[WHAT IS NEEDED]
From the thread on GNUstep below, copy out the passage between "Ask HN: Is GNUstep" and "does have potential.", inclusive.

[EXTRACTED TEXT]
Ask HN: Is GNUstep dead? - kunai

Hello everyone;<p>I code in Java quite a bit, but I was researching other cross-platform solutions, such as Mono and the GNUstep runtime.<p>GNUstep got me really curious. It's Cocoa, but open-source and fully cross-platform. Objective-C is elegant, simple, and a full subset of C, so why hasn't there been more uptake? Sure, it isn't very <i>pretty</i>, so to speak -- but you can make it pretty if you want it to be.<p>Why don't more people work on the project? It really does have potential.
======
runjake
_> so why hasn't there been more uptake?_

Because generally, those of us who are interested in that sort of thing just
use OS X.

 _> but you can make it pretty if you want it to be._

I theoretically could, for a short amount of time. But Cocoa is largely
developed in private by Apple.

It still sees substantial changes and additions that get flung upon us every
year. Hopefully those changes could get implemented before the next June WWDC,
but there aren't enough people interested in doing so.

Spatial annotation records
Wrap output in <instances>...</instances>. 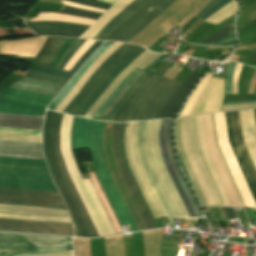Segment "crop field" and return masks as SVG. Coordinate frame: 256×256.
Returning a JSON list of instances; mask_svg holds the SVG:
<instances>
[{"instance_id":"crop-field-1","label":"crop field","mask_w":256,"mask_h":256,"mask_svg":"<svg viewBox=\"0 0 256 256\" xmlns=\"http://www.w3.org/2000/svg\"><path fill=\"white\" fill-rule=\"evenodd\" d=\"M0 186L57 191L44 161L0 157ZM0 187V203L66 209L58 192Z\"/></svg>"},{"instance_id":"crop-field-2","label":"crop field","mask_w":256,"mask_h":256,"mask_svg":"<svg viewBox=\"0 0 256 256\" xmlns=\"http://www.w3.org/2000/svg\"><path fill=\"white\" fill-rule=\"evenodd\" d=\"M62 117V114L47 111L43 128V153L81 235L99 236L65 168L59 140Z\"/></svg>"},{"instance_id":"crop-field-3","label":"crop field","mask_w":256,"mask_h":256,"mask_svg":"<svg viewBox=\"0 0 256 256\" xmlns=\"http://www.w3.org/2000/svg\"><path fill=\"white\" fill-rule=\"evenodd\" d=\"M104 123L76 117L73 129V150L90 148L95 172L121 224H130L133 231H138L106 166L102 140Z\"/></svg>"},{"instance_id":"crop-field-4","label":"crop field","mask_w":256,"mask_h":256,"mask_svg":"<svg viewBox=\"0 0 256 256\" xmlns=\"http://www.w3.org/2000/svg\"><path fill=\"white\" fill-rule=\"evenodd\" d=\"M180 85V83L148 73L110 121L156 119Z\"/></svg>"},{"instance_id":"crop-field-5","label":"crop field","mask_w":256,"mask_h":256,"mask_svg":"<svg viewBox=\"0 0 256 256\" xmlns=\"http://www.w3.org/2000/svg\"><path fill=\"white\" fill-rule=\"evenodd\" d=\"M198 147L224 206H244L220 149L217 145L213 116L194 117Z\"/></svg>"},{"instance_id":"crop-field-6","label":"crop field","mask_w":256,"mask_h":256,"mask_svg":"<svg viewBox=\"0 0 256 256\" xmlns=\"http://www.w3.org/2000/svg\"><path fill=\"white\" fill-rule=\"evenodd\" d=\"M176 125H177V122H176ZM175 141H176V127H175ZM177 141H178V146L181 150L183 158L186 162V165L188 167V170L191 174V177L194 181V184L196 186V189L199 193V196L201 198V201L204 207L223 206L217 194V191L214 187V184L211 180L209 172L206 168V165L203 161V158L200 154V151L197 147L193 117L178 119ZM177 141H176V146H177ZM179 148H178V151L180 153ZM182 155H181V158H182ZM184 160H183V163L185 165ZM186 165H185V168L187 170ZM189 172H188V175L190 177ZM191 177H190V180L195 189V186L193 184ZM196 189H195V192L200 201V198L198 196Z\"/></svg>"},{"instance_id":"crop-field-7","label":"crop field","mask_w":256,"mask_h":256,"mask_svg":"<svg viewBox=\"0 0 256 256\" xmlns=\"http://www.w3.org/2000/svg\"><path fill=\"white\" fill-rule=\"evenodd\" d=\"M244 141L256 167V130L253 110L239 111ZM238 111L225 113L229 143L256 202V169L243 141Z\"/></svg>"},{"instance_id":"crop-field-8","label":"crop field","mask_w":256,"mask_h":256,"mask_svg":"<svg viewBox=\"0 0 256 256\" xmlns=\"http://www.w3.org/2000/svg\"><path fill=\"white\" fill-rule=\"evenodd\" d=\"M72 250L70 238L0 233V256H27Z\"/></svg>"},{"instance_id":"crop-field-9","label":"crop field","mask_w":256,"mask_h":256,"mask_svg":"<svg viewBox=\"0 0 256 256\" xmlns=\"http://www.w3.org/2000/svg\"><path fill=\"white\" fill-rule=\"evenodd\" d=\"M161 120L148 121L145 132V148L149 164L176 217H189L160 158L158 133Z\"/></svg>"},{"instance_id":"crop-field-10","label":"crop field","mask_w":256,"mask_h":256,"mask_svg":"<svg viewBox=\"0 0 256 256\" xmlns=\"http://www.w3.org/2000/svg\"><path fill=\"white\" fill-rule=\"evenodd\" d=\"M173 120H162L159 133V147L163 164L190 217L202 216L174 159L171 147V127Z\"/></svg>"},{"instance_id":"crop-field-11","label":"crop field","mask_w":256,"mask_h":256,"mask_svg":"<svg viewBox=\"0 0 256 256\" xmlns=\"http://www.w3.org/2000/svg\"><path fill=\"white\" fill-rule=\"evenodd\" d=\"M138 46L123 43L111 56H109L87 80L80 92L64 109L63 113L76 115L83 105L92 97L96 89L106 77ZM98 90V89H97Z\"/></svg>"},{"instance_id":"crop-field-12","label":"crop field","mask_w":256,"mask_h":256,"mask_svg":"<svg viewBox=\"0 0 256 256\" xmlns=\"http://www.w3.org/2000/svg\"><path fill=\"white\" fill-rule=\"evenodd\" d=\"M125 123H115L113 131V150L117 169L147 227V229L158 228L126 163L123 149V131Z\"/></svg>"},{"instance_id":"crop-field-13","label":"crop field","mask_w":256,"mask_h":256,"mask_svg":"<svg viewBox=\"0 0 256 256\" xmlns=\"http://www.w3.org/2000/svg\"><path fill=\"white\" fill-rule=\"evenodd\" d=\"M138 122H128L125 130V149L129 167L155 218L166 216L139 161L136 148Z\"/></svg>"},{"instance_id":"crop-field-14","label":"crop field","mask_w":256,"mask_h":256,"mask_svg":"<svg viewBox=\"0 0 256 256\" xmlns=\"http://www.w3.org/2000/svg\"><path fill=\"white\" fill-rule=\"evenodd\" d=\"M52 99L8 88L0 94V112L40 116Z\"/></svg>"},{"instance_id":"crop-field-15","label":"crop field","mask_w":256,"mask_h":256,"mask_svg":"<svg viewBox=\"0 0 256 256\" xmlns=\"http://www.w3.org/2000/svg\"><path fill=\"white\" fill-rule=\"evenodd\" d=\"M173 1L150 0L120 24L105 40L127 42Z\"/></svg>"},{"instance_id":"crop-field-16","label":"crop field","mask_w":256,"mask_h":256,"mask_svg":"<svg viewBox=\"0 0 256 256\" xmlns=\"http://www.w3.org/2000/svg\"><path fill=\"white\" fill-rule=\"evenodd\" d=\"M0 217L71 223L67 210L0 204Z\"/></svg>"},{"instance_id":"crop-field-17","label":"crop field","mask_w":256,"mask_h":256,"mask_svg":"<svg viewBox=\"0 0 256 256\" xmlns=\"http://www.w3.org/2000/svg\"><path fill=\"white\" fill-rule=\"evenodd\" d=\"M0 229L73 235L71 224L0 218Z\"/></svg>"},{"instance_id":"crop-field-18","label":"crop field","mask_w":256,"mask_h":256,"mask_svg":"<svg viewBox=\"0 0 256 256\" xmlns=\"http://www.w3.org/2000/svg\"><path fill=\"white\" fill-rule=\"evenodd\" d=\"M26 25L35 33L45 36L80 37L89 26L62 22H26Z\"/></svg>"},{"instance_id":"crop-field-19","label":"crop field","mask_w":256,"mask_h":256,"mask_svg":"<svg viewBox=\"0 0 256 256\" xmlns=\"http://www.w3.org/2000/svg\"><path fill=\"white\" fill-rule=\"evenodd\" d=\"M146 122H139L138 125V131H137V148H138V152H139V157H140V161H141V165L167 215V217H175L149 164H148V160H147V156H146V152H145V148H144V132H145V127H146Z\"/></svg>"},{"instance_id":"crop-field-20","label":"crop field","mask_w":256,"mask_h":256,"mask_svg":"<svg viewBox=\"0 0 256 256\" xmlns=\"http://www.w3.org/2000/svg\"><path fill=\"white\" fill-rule=\"evenodd\" d=\"M159 54H153L147 50L142 53L138 58H136L130 65H128L124 71L117 77V79L109 86V88L102 94V96L97 100V102L91 107L85 117L92 118L93 114L98 110V108L105 102V100L112 94V92L117 88L120 82L136 67L144 69L149 63H151Z\"/></svg>"},{"instance_id":"crop-field-21","label":"crop field","mask_w":256,"mask_h":256,"mask_svg":"<svg viewBox=\"0 0 256 256\" xmlns=\"http://www.w3.org/2000/svg\"><path fill=\"white\" fill-rule=\"evenodd\" d=\"M201 76H203V74L193 70L189 78L185 80L173 95L161 115L159 114L160 116L158 118H174L176 111L179 109Z\"/></svg>"},{"instance_id":"crop-field-22","label":"crop field","mask_w":256,"mask_h":256,"mask_svg":"<svg viewBox=\"0 0 256 256\" xmlns=\"http://www.w3.org/2000/svg\"><path fill=\"white\" fill-rule=\"evenodd\" d=\"M0 155L44 159L41 144L0 140Z\"/></svg>"},{"instance_id":"crop-field-23","label":"crop field","mask_w":256,"mask_h":256,"mask_svg":"<svg viewBox=\"0 0 256 256\" xmlns=\"http://www.w3.org/2000/svg\"><path fill=\"white\" fill-rule=\"evenodd\" d=\"M10 87L55 97L63 86L38 79L24 77L16 81Z\"/></svg>"},{"instance_id":"crop-field-24","label":"crop field","mask_w":256,"mask_h":256,"mask_svg":"<svg viewBox=\"0 0 256 256\" xmlns=\"http://www.w3.org/2000/svg\"><path fill=\"white\" fill-rule=\"evenodd\" d=\"M145 49L139 47L130 56H128L102 83L98 90L94 93L90 101L79 111L78 116L84 117L90 107L96 102V100L101 96V94L108 88V86L115 80V78L122 72V70L131 63L136 57H138Z\"/></svg>"},{"instance_id":"crop-field-25","label":"crop field","mask_w":256,"mask_h":256,"mask_svg":"<svg viewBox=\"0 0 256 256\" xmlns=\"http://www.w3.org/2000/svg\"><path fill=\"white\" fill-rule=\"evenodd\" d=\"M122 43H114L105 53H103L89 68V70L78 80L72 91L66 96V98L58 105L56 111L62 112L65 106L72 100V98L79 92L82 85L96 70V68L110 55L112 54Z\"/></svg>"},{"instance_id":"crop-field-26","label":"crop field","mask_w":256,"mask_h":256,"mask_svg":"<svg viewBox=\"0 0 256 256\" xmlns=\"http://www.w3.org/2000/svg\"><path fill=\"white\" fill-rule=\"evenodd\" d=\"M149 0H134L121 13L103 27L93 39L104 40L120 23H122L133 12L147 3Z\"/></svg>"},{"instance_id":"crop-field-27","label":"crop field","mask_w":256,"mask_h":256,"mask_svg":"<svg viewBox=\"0 0 256 256\" xmlns=\"http://www.w3.org/2000/svg\"><path fill=\"white\" fill-rule=\"evenodd\" d=\"M43 118L0 114V127L41 130Z\"/></svg>"},{"instance_id":"crop-field-28","label":"crop field","mask_w":256,"mask_h":256,"mask_svg":"<svg viewBox=\"0 0 256 256\" xmlns=\"http://www.w3.org/2000/svg\"><path fill=\"white\" fill-rule=\"evenodd\" d=\"M112 44L113 43L106 42L91 56V58L84 64V66L77 72V74L68 82V84L63 88V90L58 94V96L55 98V100L52 102L48 109L54 110V108L64 99V97L72 89L75 82L80 78V76L93 64L96 58Z\"/></svg>"},{"instance_id":"crop-field-29","label":"crop field","mask_w":256,"mask_h":256,"mask_svg":"<svg viewBox=\"0 0 256 256\" xmlns=\"http://www.w3.org/2000/svg\"><path fill=\"white\" fill-rule=\"evenodd\" d=\"M103 42L96 41L92 47L78 60V62L75 64V66L72 68L70 72L64 71V70H59V69H54L50 67H45L41 65H35L32 64L30 70H35L39 72H44V73H49L53 75H58V76H63L67 78H71L74 73L81 67V65L91 56V54L102 44Z\"/></svg>"},{"instance_id":"crop-field-30","label":"crop field","mask_w":256,"mask_h":256,"mask_svg":"<svg viewBox=\"0 0 256 256\" xmlns=\"http://www.w3.org/2000/svg\"><path fill=\"white\" fill-rule=\"evenodd\" d=\"M65 40L66 38L48 37L32 62L48 66L51 59Z\"/></svg>"},{"instance_id":"crop-field-31","label":"crop field","mask_w":256,"mask_h":256,"mask_svg":"<svg viewBox=\"0 0 256 256\" xmlns=\"http://www.w3.org/2000/svg\"><path fill=\"white\" fill-rule=\"evenodd\" d=\"M132 0H120L110 10H108L94 25L81 37L92 39L95 34L108 23L115 15L122 11Z\"/></svg>"},{"instance_id":"crop-field-32","label":"crop field","mask_w":256,"mask_h":256,"mask_svg":"<svg viewBox=\"0 0 256 256\" xmlns=\"http://www.w3.org/2000/svg\"><path fill=\"white\" fill-rule=\"evenodd\" d=\"M87 174H88V176H89V178H90V180H91V182H92V184H93V186H94V188H95V190H96V192H97V194H98V196H99V198H100V200H101V202H102V204H103V206H104V208H105V210H106V212H107V214H108V216H109V218H110V220H111V222H112V224H113V226L116 230V232L117 233H122L121 229L119 227V224H118V222H117V220H116V218H115V216H114V214H113V212H112V210H111V208H110V206H109V204H108V202H107V200H106V198H105V196H104V194H103V192H102V190H101V188H100V186H99V184H98V182H97V180H96V178L93 174V172H89Z\"/></svg>"},{"instance_id":"crop-field-33","label":"crop field","mask_w":256,"mask_h":256,"mask_svg":"<svg viewBox=\"0 0 256 256\" xmlns=\"http://www.w3.org/2000/svg\"><path fill=\"white\" fill-rule=\"evenodd\" d=\"M236 9H237V3L233 1L230 4H228L227 6H225L224 8H222L221 10H219L217 13H215L212 17H210L206 21L210 22V23L217 24L221 20L235 14Z\"/></svg>"},{"instance_id":"crop-field-34","label":"crop field","mask_w":256,"mask_h":256,"mask_svg":"<svg viewBox=\"0 0 256 256\" xmlns=\"http://www.w3.org/2000/svg\"><path fill=\"white\" fill-rule=\"evenodd\" d=\"M59 13L80 16V17H86V18H90V19H94V20H97L102 15L101 13L87 11V10L69 7V6H65V5H63V8Z\"/></svg>"},{"instance_id":"crop-field-35","label":"crop field","mask_w":256,"mask_h":256,"mask_svg":"<svg viewBox=\"0 0 256 256\" xmlns=\"http://www.w3.org/2000/svg\"><path fill=\"white\" fill-rule=\"evenodd\" d=\"M234 34V23L221 29L220 31L208 36L198 44L210 45L220 39L231 36Z\"/></svg>"},{"instance_id":"crop-field-36","label":"crop field","mask_w":256,"mask_h":256,"mask_svg":"<svg viewBox=\"0 0 256 256\" xmlns=\"http://www.w3.org/2000/svg\"><path fill=\"white\" fill-rule=\"evenodd\" d=\"M138 70L135 69L132 73H130L119 85V87L114 91V93L106 100V102L99 108V110L95 113L93 116V119H99L101 114L105 111V109L110 105V103L115 99V97L119 94V92L122 90V88L125 86V84L133 77V75Z\"/></svg>"},{"instance_id":"crop-field-37","label":"crop field","mask_w":256,"mask_h":256,"mask_svg":"<svg viewBox=\"0 0 256 256\" xmlns=\"http://www.w3.org/2000/svg\"><path fill=\"white\" fill-rule=\"evenodd\" d=\"M0 139L41 143V136H36V135L0 132Z\"/></svg>"},{"instance_id":"crop-field-38","label":"crop field","mask_w":256,"mask_h":256,"mask_svg":"<svg viewBox=\"0 0 256 256\" xmlns=\"http://www.w3.org/2000/svg\"><path fill=\"white\" fill-rule=\"evenodd\" d=\"M76 39L67 38L57 55L54 57L52 62L49 64L50 67L57 68L60 60L65 55V53L68 51V49L71 47V45L75 42Z\"/></svg>"},{"instance_id":"crop-field-39","label":"crop field","mask_w":256,"mask_h":256,"mask_svg":"<svg viewBox=\"0 0 256 256\" xmlns=\"http://www.w3.org/2000/svg\"><path fill=\"white\" fill-rule=\"evenodd\" d=\"M26 76L43 79V80H47V81H51V82H55V83H59V84H63V85H65V83L68 81L67 78L46 75V74H41V73H36V72H31V71H28Z\"/></svg>"},{"instance_id":"crop-field-40","label":"crop field","mask_w":256,"mask_h":256,"mask_svg":"<svg viewBox=\"0 0 256 256\" xmlns=\"http://www.w3.org/2000/svg\"><path fill=\"white\" fill-rule=\"evenodd\" d=\"M146 72H144L135 83L129 88V90L124 94V96L119 100V102L114 106V108L110 111L105 121H109L115 111L119 108V106L123 103V101L128 97V95L134 90V88L139 84L142 78L145 76Z\"/></svg>"},{"instance_id":"crop-field-41","label":"crop field","mask_w":256,"mask_h":256,"mask_svg":"<svg viewBox=\"0 0 256 256\" xmlns=\"http://www.w3.org/2000/svg\"><path fill=\"white\" fill-rule=\"evenodd\" d=\"M143 71H139L123 88V90L120 92V94L117 96V98L112 102V104L107 108V110L103 113L100 120H104L106 115L109 113V111L112 109V107L117 103V101L122 97V95L127 91V89L134 83V81L140 76V74Z\"/></svg>"},{"instance_id":"crop-field-42","label":"crop field","mask_w":256,"mask_h":256,"mask_svg":"<svg viewBox=\"0 0 256 256\" xmlns=\"http://www.w3.org/2000/svg\"><path fill=\"white\" fill-rule=\"evenodd\" d=\"M86 40L77 39L74 45L70 48L64 58L61 60L58 68L63 69L75 51L85 42Z\"/></svg>"},{"instance_id":"crop-field-43","label":"crop field","mask_w":256,"mask_h":256,"mask_svg":"<svg viewBox=\"0 0 256 256\" xmlns=\"http://www.w3.org/2000/svg\"><path fill=\"white\" fill-rule=\"evenodd\" d=\"M67 1L84 4V5H88V6H93V7H97V8H101V9H105V10H107L111 7V4L100 2L97 0H67Z\"/></svg>"},{"instance_id":"crop-field-44","label":"crop field","mask_w":256,"mask_h":256,"mask_svg":"<svg viewBox=\"0 0 256 256\" xmlns=\"http://www.w3.org/2000/svg\"><path fill=\"white\" fill-rule=\"evenodd\" d=\"M233 0H221L219 3H217L211 10H209L205 15H203L200 20L205 21L208 19L211 15H213L216 11L224 7L226 4L231 2Z\"/></svg>"},{"instance_id":"crop-field-45","label":"crop field","mask_w":256,"mask_h":256,"mask_svg":"<svg viewBox=\"0 0 256 256\" xmlns=\"http://www.w3.org/2000/svg\"><path fill=\"white\" fill-rule=\"evenodd\" d=\"M236 63H231L228 69V75L226 79V88H225V94H231V80H232V75L234 71Z\"/></svg>"},{"instance_id":"crop-field-46","label":"crop field","mask_w":256,"mask_h":256,"mask_svg":"<svg viewBox=\"0 0 256 256\" xmlns=\"http://www.w3.org/2000/svg\"><path fill=\"white\" fill-rule=\"evenodd\" d=\"M255 104L256 103L235 105V106H222L221 111H233V110H243V109L255 108Z\"/></svg>"},{"instance_id":"crop-field-47","label":"crop field","mask_w":256,"mask_h":256,"mask_svg":"<svg viewBox=\"0 0 256 256\" xmlns=\"http://www.w3.org/2000/svg\"><path fill=\"white\" fill-rule=\"evenodd\" d=\"M219 1L220 0H211L194 17L199 19L203 14H205L209 9H211Z\"/></svg>"},{"instance_id":"crop-field-48","label":"crop field","mask_w":256,"mask_h":256,"mask_svg":"<svg viewBox=\"0 0 256 256\" xmlns=\"http://www.w3.org/2000/svg\"><path fill=\"white\" fill-rule=\"evenodd\" d=\"M41 20H61V21H68V22H74V23H79V24L91 25V23L74 21V20H67V19H59V18H34L30 21H41Z\"/></svg>"},{"instance_id":"crop-field-49","label":"crop field","mask_w":256,"mask_h":256,"mask_svg":"<svg viewBox=\"0 0 256 256\" xmlns=\"http://www.w3.org/2000/svg\"><path fill=\"white\" fill-rule=\"evenodd\" d=\"M228 220L238 219L233 208H223Z\"/></svg>"},{"instance_id":"crop-field-50","label":"crop field","mask_w":256,"mask_h":256,"mask_svg":"<svg viewBox=\"0 0 256 256\" xmlns=\"http://www.w3.org/2000/svg\"><path fill=\"white\" fill-rule=\"evenodd\" d=\"M36 256H73V255H72V251H68V252H60V253L36 255Z\"/></svg>"},{"instance_id":"crop-field-51","label":"crop field","mask_w":256,"mask_h":256,"mask_svg":"<svg viewBox=\"0 0 256 256\" xmlns=\"http://www.w3.org/2000/svg\"><path fill=\"white\" fill-rule=\"evenodd\" d=\"M164 56L161 55L160 57H158L156 60H154L151 64H149L144 70L147 71L149 68H151L155 63H157L161 58H163Z\"/></svg>"},{"instance_id":"crop-field-52","label":"crop field","mask_w":256,"mask_h":256,"mask_svg":"<svg viewBox=\"0 0 256 256\" xmlns=\"http://www.w3.org/2000/svg\"><path fill=\"white\" fill-rule=\"evenodd\" d=\"M234 42H235V37H233V38H231V39H228V40H226V41H223V42L217 44V46H219V45H225V44H230V43H234Z\"/></svg>"},{"instance_id":"crop-field-53","label":"crop field","mask_w":256,"mask_h":256,"mask_svg":"<svg viewBox=\"0 0 256 256\" xmlns=\"http://www.w3.org/2000/svg\"><path fill=\"white\" fill-rule=\"evenodd\" d=\"M256 101H251V102H240V103H223V105H235V104H243V103H252Z\"/></svg>"},{"instance_id":"crop-field-54","label":"crop field","mask_w":256,"mask_h":256,"mask_svg":"<svg viewBox=\"0 0 256 256\" xmlns=\"http://www.w3.org/2000/svg\"><path fill=\"white\" fill-rule=\"evenodd\" d=\"M171 227H176L172 219H167Z\"/></svg>"},{"instance_id":"crop-field-55","label":"crop field","mask_w":256,"mask_h":256,"mask_svg":"<svg viewBox=\"0 0 256 256\" xmlns=\"http://www.w3.org/2000/svg\"><path fill=\"white\" fill-rule=\"evenodd\" d=\"M234 36V35H233ZM233 36H231V37H233ZM229 38V37H228ZM227 39V38H226ZM223 40H225V39H223ZM223 40H220V41H223ZM219 42V41H218ZM217 43V42H216ZM215 44V43H214ZM213 45V44H212Z\"/></svg>"},{"instance_id":"crop-field-56","label":"crop field","mask_w":256,"mask_h":256,"mask_svg":"<svg viewBox=\"0 0 256 256\" xmlns=\"http://www.w3.org/2000/svg\"><path fill=\"white\" fill-rule=\"evenodd\" d=\"M254 113H255V120H256V109L254 110Z\"/></svg>"}]
</instances>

[TASK ANSWER]
Ask HN: Is GNUstep dead? - kunai

Hello everyone;<p>I code in Java quite a bit, but I was researching other cross-platform solutions, such as Mono and the GNUstep runtime.<p>GNUstep got me really curious. It's Cocoa, but open-source and fully cross-platform. Objective-C is elegant, simple, and a full subset of C, so why hasn't there been more uptake? Sure, it isn't very <i>pretty</i>, so to speak -- but you can make it pretty if you want it to be.<p>Why don't more people work on the project? It really does have potential.